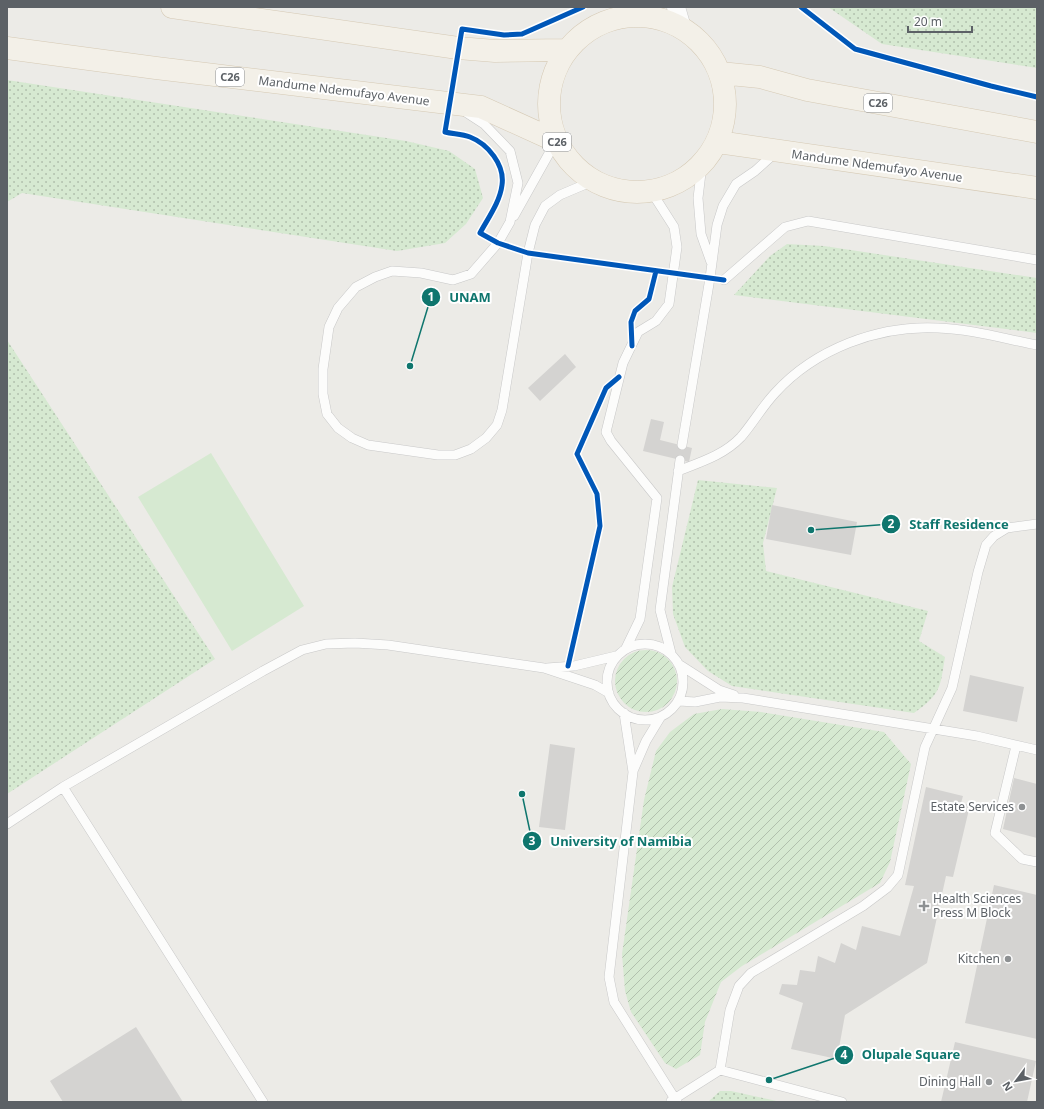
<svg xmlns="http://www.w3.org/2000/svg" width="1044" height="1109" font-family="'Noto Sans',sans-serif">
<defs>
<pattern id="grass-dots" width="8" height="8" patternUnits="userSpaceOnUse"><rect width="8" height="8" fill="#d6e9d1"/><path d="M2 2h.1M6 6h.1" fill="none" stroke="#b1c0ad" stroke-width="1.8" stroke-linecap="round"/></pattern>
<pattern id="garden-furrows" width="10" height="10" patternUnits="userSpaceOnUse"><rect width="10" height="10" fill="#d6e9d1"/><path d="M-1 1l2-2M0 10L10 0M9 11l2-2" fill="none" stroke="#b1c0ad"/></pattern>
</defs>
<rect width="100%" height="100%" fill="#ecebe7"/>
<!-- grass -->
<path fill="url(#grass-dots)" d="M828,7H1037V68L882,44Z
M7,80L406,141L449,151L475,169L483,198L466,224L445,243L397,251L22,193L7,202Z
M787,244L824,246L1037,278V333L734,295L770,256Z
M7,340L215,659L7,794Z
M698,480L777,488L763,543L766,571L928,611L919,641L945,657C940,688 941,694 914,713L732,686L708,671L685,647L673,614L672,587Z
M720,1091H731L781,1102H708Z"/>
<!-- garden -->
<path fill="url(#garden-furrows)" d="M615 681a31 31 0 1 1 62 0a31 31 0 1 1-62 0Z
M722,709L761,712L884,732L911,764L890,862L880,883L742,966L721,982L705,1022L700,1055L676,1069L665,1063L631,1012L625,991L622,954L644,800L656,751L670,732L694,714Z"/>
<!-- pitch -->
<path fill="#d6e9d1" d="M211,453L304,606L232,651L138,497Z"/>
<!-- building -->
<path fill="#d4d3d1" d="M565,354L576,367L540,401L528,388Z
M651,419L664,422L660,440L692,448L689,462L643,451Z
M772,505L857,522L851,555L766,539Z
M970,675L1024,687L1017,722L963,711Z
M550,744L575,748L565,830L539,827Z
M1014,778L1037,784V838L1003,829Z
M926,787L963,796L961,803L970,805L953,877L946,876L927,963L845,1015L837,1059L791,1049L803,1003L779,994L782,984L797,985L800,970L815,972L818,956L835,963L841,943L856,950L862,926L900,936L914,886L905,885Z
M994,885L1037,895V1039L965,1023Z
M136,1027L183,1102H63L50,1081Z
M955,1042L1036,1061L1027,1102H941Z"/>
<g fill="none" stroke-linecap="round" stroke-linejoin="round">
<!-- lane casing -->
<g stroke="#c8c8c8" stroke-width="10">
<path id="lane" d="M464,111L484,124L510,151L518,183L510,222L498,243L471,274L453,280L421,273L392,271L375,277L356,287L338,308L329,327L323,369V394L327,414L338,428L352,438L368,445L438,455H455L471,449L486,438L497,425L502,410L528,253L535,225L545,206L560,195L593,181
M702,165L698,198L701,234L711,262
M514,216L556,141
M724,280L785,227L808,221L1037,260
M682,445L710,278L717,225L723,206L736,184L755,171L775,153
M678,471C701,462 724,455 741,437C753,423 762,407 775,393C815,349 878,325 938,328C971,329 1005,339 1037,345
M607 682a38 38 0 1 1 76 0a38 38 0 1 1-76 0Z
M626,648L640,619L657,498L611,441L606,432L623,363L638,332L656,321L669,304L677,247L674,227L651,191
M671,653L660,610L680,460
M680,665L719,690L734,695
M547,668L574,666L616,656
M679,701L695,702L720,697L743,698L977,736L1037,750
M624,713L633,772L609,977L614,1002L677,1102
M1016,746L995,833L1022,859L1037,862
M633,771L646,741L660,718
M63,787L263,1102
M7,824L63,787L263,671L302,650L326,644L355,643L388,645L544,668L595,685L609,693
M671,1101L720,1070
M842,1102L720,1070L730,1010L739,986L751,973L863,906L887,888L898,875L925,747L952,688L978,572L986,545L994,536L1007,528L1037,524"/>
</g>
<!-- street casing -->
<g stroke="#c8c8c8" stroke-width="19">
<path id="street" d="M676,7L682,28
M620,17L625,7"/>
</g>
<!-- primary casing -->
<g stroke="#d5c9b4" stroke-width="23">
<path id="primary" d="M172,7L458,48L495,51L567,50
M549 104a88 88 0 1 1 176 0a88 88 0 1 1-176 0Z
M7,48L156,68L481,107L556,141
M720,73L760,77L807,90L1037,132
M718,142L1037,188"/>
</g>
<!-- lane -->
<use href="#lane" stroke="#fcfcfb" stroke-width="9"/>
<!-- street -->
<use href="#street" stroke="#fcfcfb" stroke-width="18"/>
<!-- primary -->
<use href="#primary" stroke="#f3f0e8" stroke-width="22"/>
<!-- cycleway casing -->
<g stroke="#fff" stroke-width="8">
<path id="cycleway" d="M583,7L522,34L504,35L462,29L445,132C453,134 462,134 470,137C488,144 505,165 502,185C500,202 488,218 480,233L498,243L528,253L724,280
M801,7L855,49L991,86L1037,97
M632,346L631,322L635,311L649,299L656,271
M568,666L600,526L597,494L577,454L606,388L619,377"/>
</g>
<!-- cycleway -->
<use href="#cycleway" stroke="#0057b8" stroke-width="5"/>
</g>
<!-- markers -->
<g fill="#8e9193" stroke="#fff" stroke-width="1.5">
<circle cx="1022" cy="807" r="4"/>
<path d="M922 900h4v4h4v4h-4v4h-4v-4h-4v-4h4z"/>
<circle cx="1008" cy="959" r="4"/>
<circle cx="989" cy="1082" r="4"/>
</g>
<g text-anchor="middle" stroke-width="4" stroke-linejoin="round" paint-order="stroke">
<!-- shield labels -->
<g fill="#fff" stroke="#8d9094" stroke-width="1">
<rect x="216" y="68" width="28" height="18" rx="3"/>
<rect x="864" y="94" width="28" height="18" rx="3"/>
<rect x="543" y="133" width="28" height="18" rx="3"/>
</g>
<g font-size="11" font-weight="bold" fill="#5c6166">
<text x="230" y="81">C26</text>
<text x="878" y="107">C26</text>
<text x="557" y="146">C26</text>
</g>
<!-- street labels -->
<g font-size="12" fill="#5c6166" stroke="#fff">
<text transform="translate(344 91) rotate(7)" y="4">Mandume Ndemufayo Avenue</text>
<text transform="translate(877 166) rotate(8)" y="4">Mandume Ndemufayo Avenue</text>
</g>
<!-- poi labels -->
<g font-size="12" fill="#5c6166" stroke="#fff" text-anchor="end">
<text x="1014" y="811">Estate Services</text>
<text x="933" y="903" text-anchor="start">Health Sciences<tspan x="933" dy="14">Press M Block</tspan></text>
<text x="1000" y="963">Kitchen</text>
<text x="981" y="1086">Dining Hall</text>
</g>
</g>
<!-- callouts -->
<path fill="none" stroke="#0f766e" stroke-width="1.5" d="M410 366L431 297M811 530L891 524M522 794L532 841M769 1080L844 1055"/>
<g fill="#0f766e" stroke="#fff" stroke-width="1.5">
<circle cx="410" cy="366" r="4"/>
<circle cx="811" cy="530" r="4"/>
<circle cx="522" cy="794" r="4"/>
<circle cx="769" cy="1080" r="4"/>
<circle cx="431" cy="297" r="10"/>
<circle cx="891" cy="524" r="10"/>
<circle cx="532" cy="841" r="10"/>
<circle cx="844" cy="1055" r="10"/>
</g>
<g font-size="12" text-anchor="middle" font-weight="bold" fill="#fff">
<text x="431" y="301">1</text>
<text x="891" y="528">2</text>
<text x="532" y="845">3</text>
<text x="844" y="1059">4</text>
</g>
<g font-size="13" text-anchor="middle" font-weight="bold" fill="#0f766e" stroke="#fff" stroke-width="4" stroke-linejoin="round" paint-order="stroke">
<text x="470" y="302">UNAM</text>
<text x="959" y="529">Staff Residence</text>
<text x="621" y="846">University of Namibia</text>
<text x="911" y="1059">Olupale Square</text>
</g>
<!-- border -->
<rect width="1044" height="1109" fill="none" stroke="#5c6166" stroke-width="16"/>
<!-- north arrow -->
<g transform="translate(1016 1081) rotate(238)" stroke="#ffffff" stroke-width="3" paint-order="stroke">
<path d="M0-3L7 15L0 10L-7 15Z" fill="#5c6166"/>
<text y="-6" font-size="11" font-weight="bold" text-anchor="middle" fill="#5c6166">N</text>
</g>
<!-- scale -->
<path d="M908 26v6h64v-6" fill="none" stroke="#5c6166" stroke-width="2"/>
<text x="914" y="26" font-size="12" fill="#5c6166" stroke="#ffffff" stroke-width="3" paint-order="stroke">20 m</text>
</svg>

§ WHAT THE TASK REQUIRES:
Considering only the material above, set down every line from the one with "<!-- shield labels -->" to the one with "<!-- border -->", inclusive, exactly as written.

§ TASK SOLUTION:
<!-- shield labels -->
<g fill="#fff" stroke="#8d9094" stroke-width="1">
<rect x="216" y="68" width="28" height="18" rx="3"/>
<rect x="864" y="94" width="28" height="18" rx="3"/>
<rect x="543" y="133" width="28" height="18" rx="3"/>
</g>
<g font-size="11" font-weight="bold" fill="#5c6166">
<text x="230" y="81">C26</text>
<text x="878" y="107">C26</text>
<text x="557" y="146">C26</text>
</g>
<!-- street labels -->
<g font-size="12" fill="#5c6166" stroke="#fff">
<text transform="translate(344 91) rotate(7)" y="4">Mandume Ndemufayo Avenue</text>
<text transform="translate(877 166) rotate(8)" y="4">Mandume Ndemufayo Avenue</text>
</g>
<!-- poi labels -->
<g font-size="12" fill="#5c6166" stroke="#fff" text-anchor="end">
<text x="1014" y="811">Estate Services</text>
<text x="933" y="903" text-anchor="start">Health Sciences<tspan x="933" dy="14">Press M Block</tspan></text>
<text x="1000" y="963">Kitchen</text>
<text x="981" y="1086">Dining Hall</text>
</g>
</g>
<!-- callouts -->
<path fill="none" stroke="#0f766e" stroke-width="1.5" d="M410 366L431 297M811 530L891 524M522 794L532 841M769 1080L844 1055"/>
<g fill="#0f766e" stroke="#fff" stroke-width="1.5">
<circle cx="410" cy="366" r="4"/>
<circle cx="811" cy="530" r="4"/>
<circle cx="522" cy="794" r="4"/>
<circle cx="769" cy="1080" r="4"/>
<circle cx="431" cy="297" r="10"/>
<circle cx="891" cy="524" r="10"/>
<circle cx="532" cy="841" r="10"/>
<circle cx="844" cy="1055" r="10"/>
</g>
<g font-size="12" text-anchor="middle" font-weight="bold" fill="#fff">
<text x="431" y="301">1</text>
<text x="891" y="528">2</text>
<text x="532" y="845">3</text>
<text x="844" y="1059">4</text>
</g>
<g font-size="13" text-anchor="middle" font-weight="bold" fill="#0f766e" stroke="#fff" stroke-width="4" stroke-linejoin="round" paint-order="stroke">
<text x="470" y="302">UNAM</text>
<text x="959" y="529">Staff Residence</text>
<text x="621" y="846">University of Namibia</text>
<text x="911" y="1059">Olupale Square</text>
</g>
<!-- border -->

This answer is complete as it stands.